··· RECORDS FOR THIS TASK

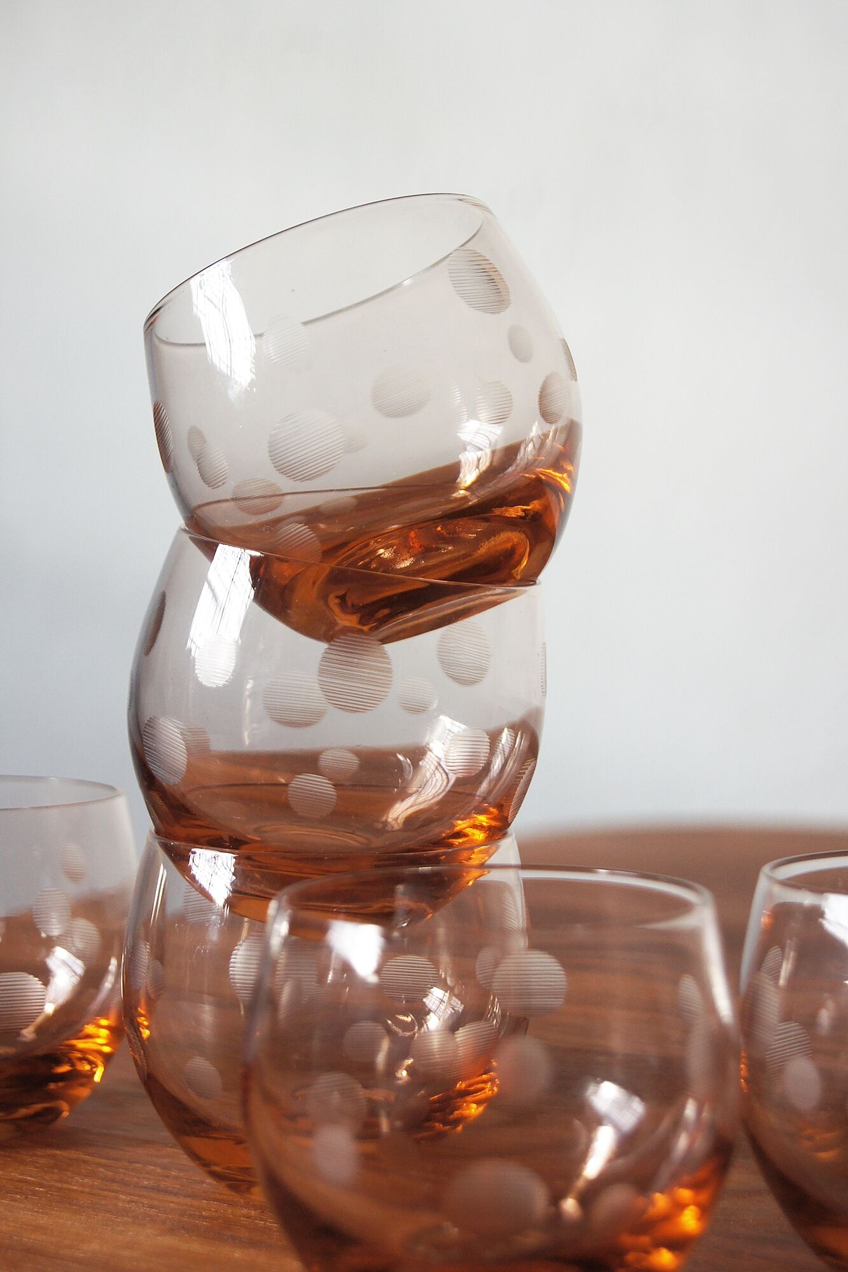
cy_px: 636
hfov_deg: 18.2
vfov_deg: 27.0
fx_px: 2650
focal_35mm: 75
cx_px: 424
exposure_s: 1/160
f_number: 5.6
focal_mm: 50
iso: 400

······

## PROBLEM TO WORK ON:
A word-for-word transcription of the entries above, free of images, is what is wanted.

## TASK ANSWER:
cy_px: 636
hfov_deg: 18.2
vfov_deg: 27.0
fx_px: 2650
focal_35mm: 75
cx_px: 424
exposure_s: 1/160
f_number: 5.6
focal_mm: 50
iso: 400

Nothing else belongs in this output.